Thursday, August 27, 2015

Bayes theorem in real life

I had a chance to practice Bayesian inference in real life today: at 1pm my wife called to tell me that the carbon monoxide (CO) alarm at the house was going off.  Immediately two hypotheses came to mind: (1) there is a dangerous amount of CO in my house, (2) it's a false alarm.

It's summer and all the windows are open in the house.  The furnace is not running and we don't have a gas stove.  And the detector is about 10 years old.  This background information makes a false alarm more plausible, so I started with a low prior for (1).  Since my wife was on her way out anyway, I suggested she disconnect the detector, turn on a fan, and leave.

After we hung up, I searched for information on CO detectors and false alarms.  Apparently, the rate of false alarms is low, at least in once sense: CO detectors are very specific, that is, unlikely to go off because of anything other than CO.  Of course the other possibility is that the detector is broken.  On balance, this information made me less confident of a false alarm.

I tried to think of other possibilities:
  • A major street nearby is being paved.  Does fresh pavement off-gas anything that would set off a CO detector?
  • At a construction site down the street, they just poured a concrete foundation, and my neighbor is having some masonry done.  Does fresh concrete off-gas CO?  I vaguely remember that it sequesters oxygen, which turned out to be a problem for one of the Biosphere projects.
  • What about a smoldering fire inside a wall?  Could it produce enough CO to set off the detector, but not enough smoke to set off the smoke alarms?
The first two seemed unlikely, but the third seemed plausible.  In fact, it seemed plausible enough that I decided to go home and check it out.  When I got there, the windows were open and fans were running, so I figured the air had exchanged at least once, and the detector had a chance to reset.

I put on over-the-head 30dB earmuffs and plugged the detector back in.  It went off immediately.  I plugged it into an outlet in another room, and it went off immediately.  At this point it seemed unlikely that every room in my wide-open, highly ventilated house was full of CO.

I still couldn't rule out a smoldering fire, but it sure seemed unlikely.  Nevertheless, I called the fire department, using their non-emergency number to preserve some dignity, and told them the story.  They sent a truck, walked through the house with a gas detector, and reported no CO anywhere.

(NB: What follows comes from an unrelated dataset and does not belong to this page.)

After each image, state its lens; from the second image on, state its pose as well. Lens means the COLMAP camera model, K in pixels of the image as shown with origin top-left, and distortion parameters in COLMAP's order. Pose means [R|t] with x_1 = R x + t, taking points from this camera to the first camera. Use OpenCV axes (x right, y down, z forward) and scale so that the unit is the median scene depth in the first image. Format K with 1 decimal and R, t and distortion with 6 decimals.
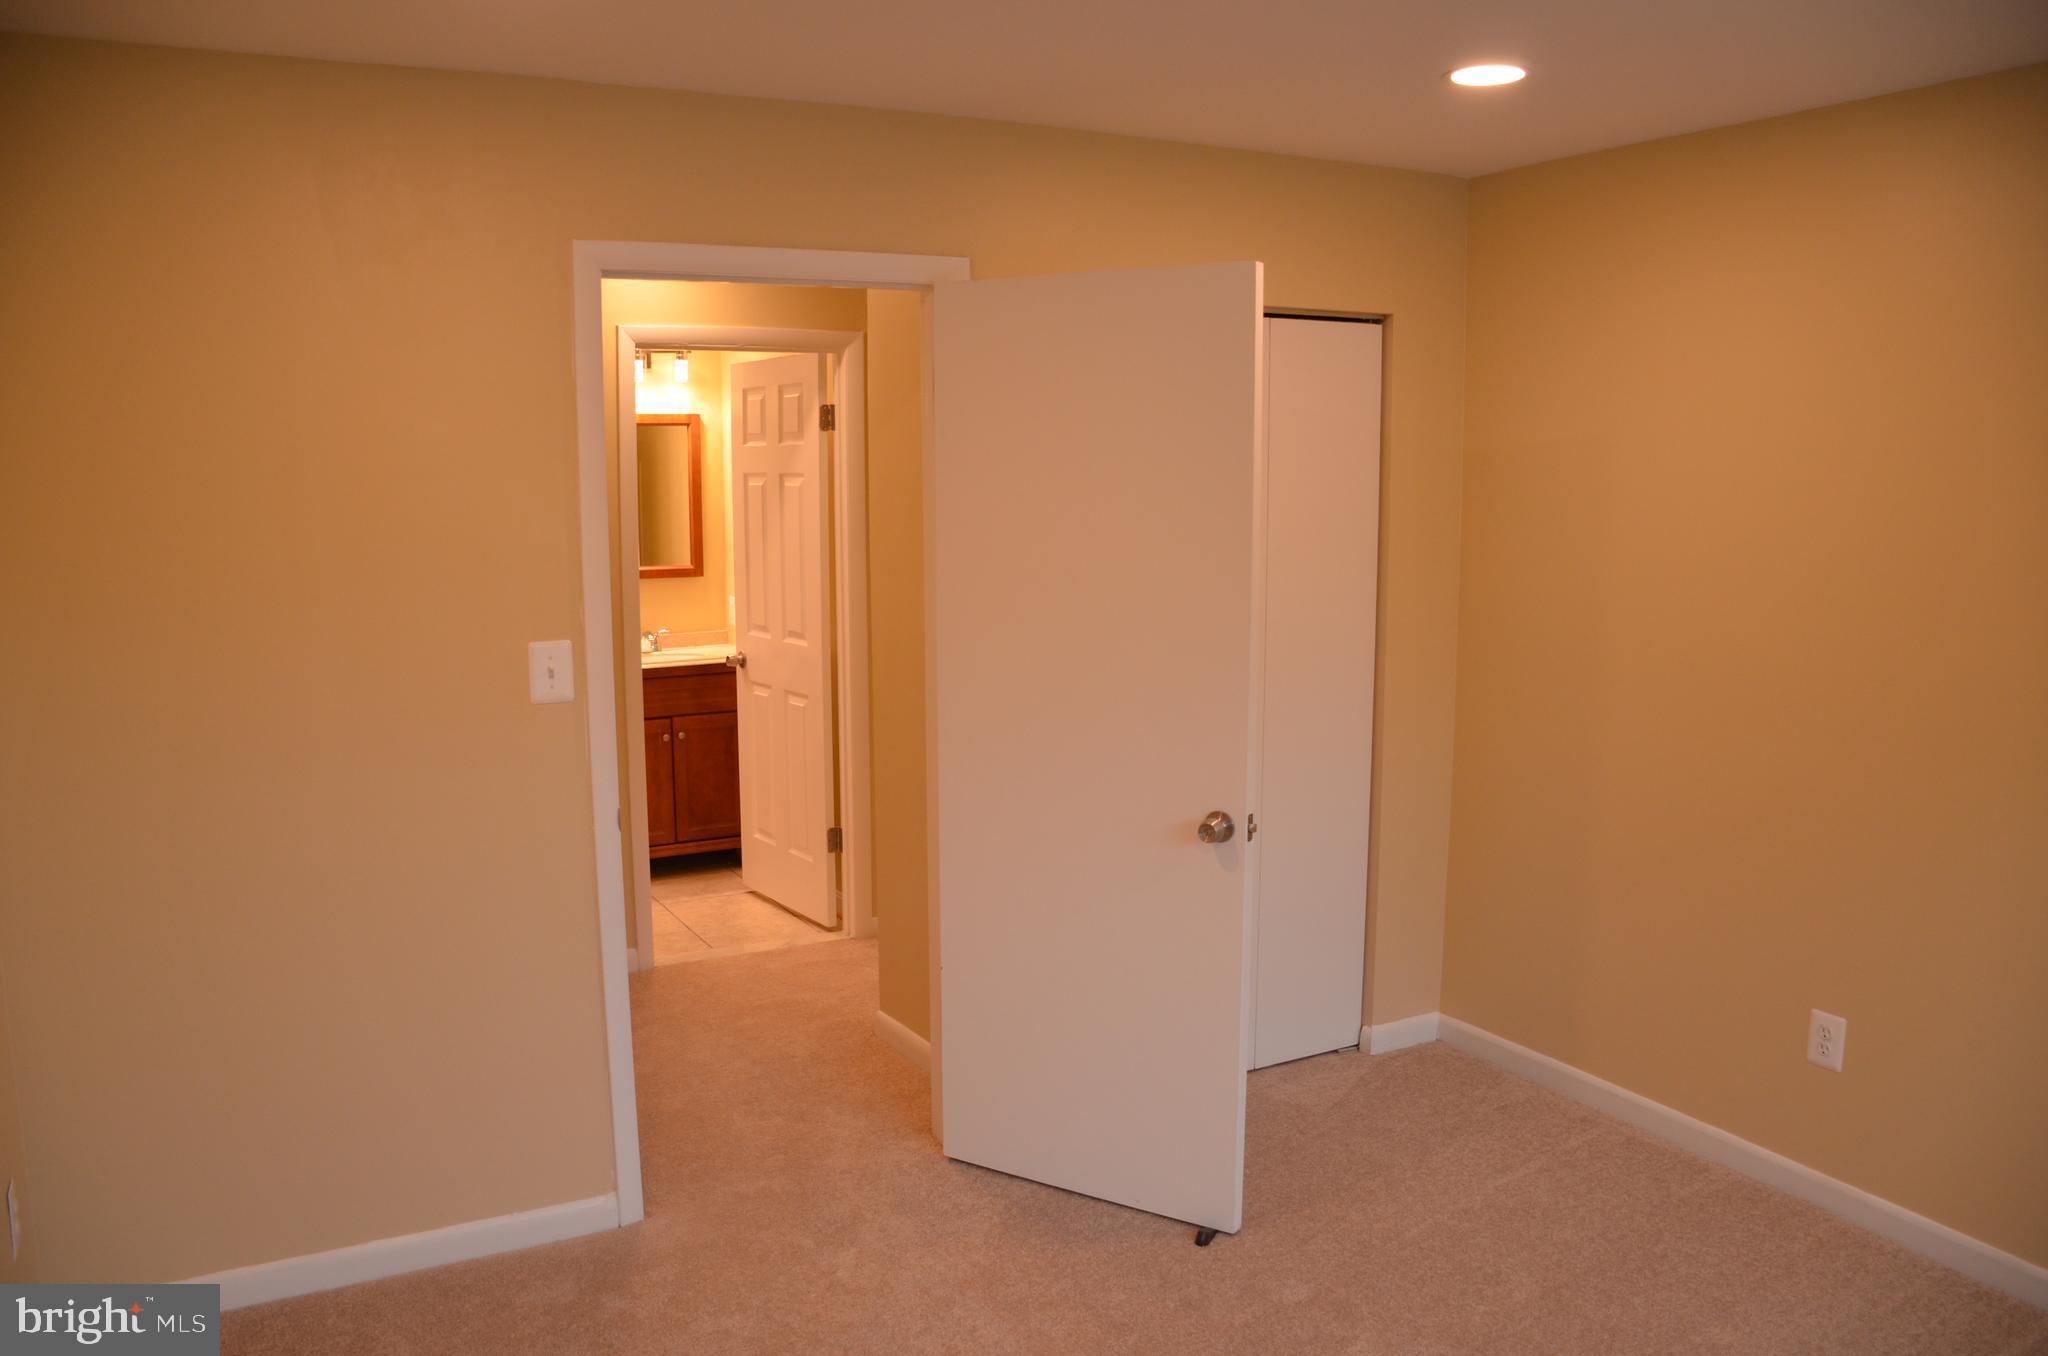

One of the fireman told me that CO detectors are good for about 7 years, so it's time for a new one.  And while I'm at it, he suggested, I should get one more for the first floor (currently I have one in the basement and one on the second floor).  And that's what I did.

So what have we learned?

1) Make sure you have a CO detector on each floor of your house.  CO poisoning is no joke.  Want proof?  Run this search query any time.  Chances are you'll find several serious accidents within the last week or so.

2)  Replace detectors after 5-7 years.  Apparently newer ones have an end-of-life alert, so you don't have to keep track.  If you have an older one, figure out the replacement day and put it on your calendar.

3) Think like a Bayesian.  As you get more information, update your probabilities, and change your decisions accordingly.  My initial estimate for the probability of false alarm was so high, I decided not to check it out.  As I thought of more possible explanations, the probability of a real problem crept higher.  It was still very low, but high enough that I decided to go home.

4) On the other hand, a strictly Bayesian framework doesn't always fit real-world thinking.  In this case, my decision flipped when I thought of a new hypothesis (a smoldering fire).  Should I consider that a new piece of information and update my prior?  Or is it a new piece of background information that caused me to go back, revise my prior, and start over?  In practice, it makes no difference.  But from a Bayesian point of view, it's not quite as neat as it might be.


  1. Some fine Bayesian reasoning. Experimental design, not so great. Since you have a second detector in the basement, why not immediately tell your wife to go and fetch it? Two independent detectors going off upstairs (but not in the basement) updates your probabilities to close to 1 and 0 immediately.

    1. Not possible in this case because the detector in the basement is wired (not plug in). But your idea is excellent.